* Saved data entries
──────────

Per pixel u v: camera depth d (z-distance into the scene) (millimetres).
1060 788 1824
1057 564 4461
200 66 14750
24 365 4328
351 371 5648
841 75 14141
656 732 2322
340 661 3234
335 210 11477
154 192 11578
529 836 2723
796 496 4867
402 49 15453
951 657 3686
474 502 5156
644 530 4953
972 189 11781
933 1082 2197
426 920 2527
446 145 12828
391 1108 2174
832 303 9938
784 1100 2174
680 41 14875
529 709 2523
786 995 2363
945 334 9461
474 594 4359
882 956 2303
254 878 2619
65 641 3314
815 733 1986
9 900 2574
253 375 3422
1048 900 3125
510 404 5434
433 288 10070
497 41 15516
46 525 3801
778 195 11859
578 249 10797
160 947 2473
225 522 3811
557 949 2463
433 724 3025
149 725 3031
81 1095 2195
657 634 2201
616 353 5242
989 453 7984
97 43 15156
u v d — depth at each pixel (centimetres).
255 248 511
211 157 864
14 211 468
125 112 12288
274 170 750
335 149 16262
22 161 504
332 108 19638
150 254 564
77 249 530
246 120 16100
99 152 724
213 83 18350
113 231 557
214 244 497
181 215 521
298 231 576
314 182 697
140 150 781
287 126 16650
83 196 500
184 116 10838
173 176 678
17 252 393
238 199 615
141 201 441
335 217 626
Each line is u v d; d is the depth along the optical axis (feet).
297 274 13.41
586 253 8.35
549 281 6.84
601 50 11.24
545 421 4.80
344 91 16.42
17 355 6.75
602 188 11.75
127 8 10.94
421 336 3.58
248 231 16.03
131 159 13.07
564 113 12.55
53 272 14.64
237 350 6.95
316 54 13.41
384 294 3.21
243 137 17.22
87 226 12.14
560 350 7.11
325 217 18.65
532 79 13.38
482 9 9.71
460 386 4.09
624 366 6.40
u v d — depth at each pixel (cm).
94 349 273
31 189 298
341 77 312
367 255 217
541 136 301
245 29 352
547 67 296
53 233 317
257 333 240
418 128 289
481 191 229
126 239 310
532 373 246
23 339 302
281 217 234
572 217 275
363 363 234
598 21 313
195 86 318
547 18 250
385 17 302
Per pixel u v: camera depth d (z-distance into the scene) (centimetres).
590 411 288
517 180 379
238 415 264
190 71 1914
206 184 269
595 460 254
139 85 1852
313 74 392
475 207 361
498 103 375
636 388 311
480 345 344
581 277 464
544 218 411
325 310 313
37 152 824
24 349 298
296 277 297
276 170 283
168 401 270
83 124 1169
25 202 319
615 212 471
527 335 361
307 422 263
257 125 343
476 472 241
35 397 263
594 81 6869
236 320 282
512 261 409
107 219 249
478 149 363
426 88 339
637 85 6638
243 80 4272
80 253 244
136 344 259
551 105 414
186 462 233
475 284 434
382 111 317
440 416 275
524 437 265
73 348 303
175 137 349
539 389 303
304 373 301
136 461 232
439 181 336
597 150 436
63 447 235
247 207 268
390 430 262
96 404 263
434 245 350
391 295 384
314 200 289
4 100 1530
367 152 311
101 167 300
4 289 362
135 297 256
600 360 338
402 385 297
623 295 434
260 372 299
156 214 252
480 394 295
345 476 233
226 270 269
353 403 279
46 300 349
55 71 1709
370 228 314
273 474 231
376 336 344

──────────

* PROMPT
Collect every line from the records above that contains the word "centimetres".

* YOUR SOLUTION
u v d — depth at each pixel (centimetres).
Per pixel u v: camera depth d (z-distance into the scene) (centimetres).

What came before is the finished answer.